Benchmark government bonds rallied as the caution returned and the dollar hovered near an 11-week low as the 0.1 per cent gain in the US consumer price index bolstered traders’ bets on the first Fed rate cut since the financial crisis.
“I think we are in for a very nervous wait until next week’s FOMC meeting,” Saxo Bank’s head of FX strategy, John Hardy, said.
“You have had the markets taking out aggressive positions on where the Fed is going to go and everybody is wondering whether they are ready to deliver as much, in terms of guidance, as has been priced in.” Chinese inflation was in the mix, too. Figures overnight showed it picked up to a 15-month high of 2.7 per cent, mainly because of surging pork prices.
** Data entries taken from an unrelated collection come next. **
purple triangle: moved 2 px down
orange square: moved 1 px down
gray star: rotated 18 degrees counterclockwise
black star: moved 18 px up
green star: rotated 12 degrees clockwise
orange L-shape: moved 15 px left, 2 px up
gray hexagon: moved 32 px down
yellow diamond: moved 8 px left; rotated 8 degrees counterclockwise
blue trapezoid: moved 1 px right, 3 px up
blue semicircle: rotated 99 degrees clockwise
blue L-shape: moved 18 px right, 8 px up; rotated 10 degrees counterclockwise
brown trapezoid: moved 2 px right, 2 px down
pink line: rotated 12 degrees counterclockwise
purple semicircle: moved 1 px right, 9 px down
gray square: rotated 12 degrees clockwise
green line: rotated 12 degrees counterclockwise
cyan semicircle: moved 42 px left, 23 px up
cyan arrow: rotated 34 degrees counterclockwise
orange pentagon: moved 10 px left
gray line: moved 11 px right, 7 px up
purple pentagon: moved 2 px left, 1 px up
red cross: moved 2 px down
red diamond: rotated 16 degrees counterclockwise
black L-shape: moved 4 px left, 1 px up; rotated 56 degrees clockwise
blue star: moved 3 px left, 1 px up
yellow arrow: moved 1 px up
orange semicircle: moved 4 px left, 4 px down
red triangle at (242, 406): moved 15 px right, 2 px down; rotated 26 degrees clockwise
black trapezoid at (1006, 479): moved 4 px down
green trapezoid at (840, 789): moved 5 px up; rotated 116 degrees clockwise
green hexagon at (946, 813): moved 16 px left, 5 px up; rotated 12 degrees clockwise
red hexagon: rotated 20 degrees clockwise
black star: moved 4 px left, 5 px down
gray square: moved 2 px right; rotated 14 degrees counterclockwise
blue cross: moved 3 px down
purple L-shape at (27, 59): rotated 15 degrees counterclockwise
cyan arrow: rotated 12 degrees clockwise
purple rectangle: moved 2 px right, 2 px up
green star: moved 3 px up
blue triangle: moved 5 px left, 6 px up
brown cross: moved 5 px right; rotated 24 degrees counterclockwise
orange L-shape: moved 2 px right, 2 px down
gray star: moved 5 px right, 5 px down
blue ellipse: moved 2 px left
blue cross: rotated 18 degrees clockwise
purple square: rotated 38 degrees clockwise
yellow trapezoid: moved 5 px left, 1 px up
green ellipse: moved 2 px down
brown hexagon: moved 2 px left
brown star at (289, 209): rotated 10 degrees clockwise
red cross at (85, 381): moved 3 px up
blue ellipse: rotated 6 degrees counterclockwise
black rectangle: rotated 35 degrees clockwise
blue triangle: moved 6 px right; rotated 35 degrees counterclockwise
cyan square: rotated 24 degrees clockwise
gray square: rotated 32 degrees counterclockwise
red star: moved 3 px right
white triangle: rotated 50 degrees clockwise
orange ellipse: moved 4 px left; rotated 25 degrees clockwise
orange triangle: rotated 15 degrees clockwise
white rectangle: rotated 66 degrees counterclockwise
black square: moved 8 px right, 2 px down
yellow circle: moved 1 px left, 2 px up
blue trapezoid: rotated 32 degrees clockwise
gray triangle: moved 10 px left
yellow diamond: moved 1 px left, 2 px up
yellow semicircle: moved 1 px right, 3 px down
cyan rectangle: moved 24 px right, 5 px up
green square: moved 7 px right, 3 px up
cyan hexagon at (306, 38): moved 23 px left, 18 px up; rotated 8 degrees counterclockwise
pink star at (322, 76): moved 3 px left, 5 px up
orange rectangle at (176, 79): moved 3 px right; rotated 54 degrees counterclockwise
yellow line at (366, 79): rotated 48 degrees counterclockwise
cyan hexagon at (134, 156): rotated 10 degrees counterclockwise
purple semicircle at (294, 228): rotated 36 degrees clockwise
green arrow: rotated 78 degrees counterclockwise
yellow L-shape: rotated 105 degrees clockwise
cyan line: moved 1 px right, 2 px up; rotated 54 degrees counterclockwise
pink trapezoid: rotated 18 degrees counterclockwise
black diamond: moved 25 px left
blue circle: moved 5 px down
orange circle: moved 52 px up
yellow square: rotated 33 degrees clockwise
Excluding food, inflation rose only 1.6 per cent and with car sales also showing their worst ever monthly drop, it suggested plenty of scope for more stimulus.
MSCI’s broadest index of Asia-Pacific shares outside Japan had slipped 0.6 per cent after two days of gains and after Wall Street’s recent rally had stalled on Tuesday.
Japan’s Nikkei dipped 0.3 per cent and Shanghai blue chips fell 0.7 per cent following a 3 per cent jump the day before.
Hong Kong’s Hang Seng was the big drag though losing 1.7 per cent as demonstrators stormed roads next to government offices to protest against a bill that would allow people to be sent to China for trial.
“The impact was short-lived in the past,” noted Alex Wong, director at Ample Finance Group in Hong Kong. “This time people will look at how the US reacts to this kind of news. The US attitude towards Hong Kong and China are also not the same.”
President Donald Trump said on Tuesday he was holding up a trade deal with China and had no interest in moving ahead unless Beijing agrees to four or five “major points”, which he did not specify. He said interest rates were “way too high” and the Federal Reserve had “no clue”.
Fed policymakers will meet on June 18-19 against the backdrop of rising trade tensions, slowing US growth and a sharp step-down in hiring in May that have led markets to price in at least two rate cuts by the end of 2019.
Futures imply around an 80 per cent chance of a rate cut as early as July.
Trump also alarmed currency markets by tweeting that the euro and other currencies were “devalued” against the dollar, putting the United States at a “big disadvantage”.
The euro eased to $1.1318, just short of the recent three-month high of $1.1347. The dollar fell against the yen to as low as 108.20 and stalled on a basket of currencies at 96.608.
“The President’s tweets on the USD have the potential to have much more lasting impact in the coming election year,” said Alan Ruskin, global head of G10 FX strategy at Deutsche Bank.
“Global conditions are nicely set for what has colourfully been described as a ‘currency war’ or a currency race to ‘the bottom’.” The Turkish lira popped higher as its central bank left its interest rate at 24 per cent while in commodity markets, all the chatter of rate cuts kept gold near 14-month highs at $1,335.51 per ounce.
Oil prices dropped over 2 per cent again though as concern about a global economic slowdown offset expectations that Opec and its allies will extend their supply curbs.
Hedge fund managers have been liquidating bullish oil positions at the fastest rate since late 2018 amid growing economic fears.
Brent crude futures fell $1.2 cents to $61.05 a barrel, while US crude lost $1.4 to $51.83 a barrel.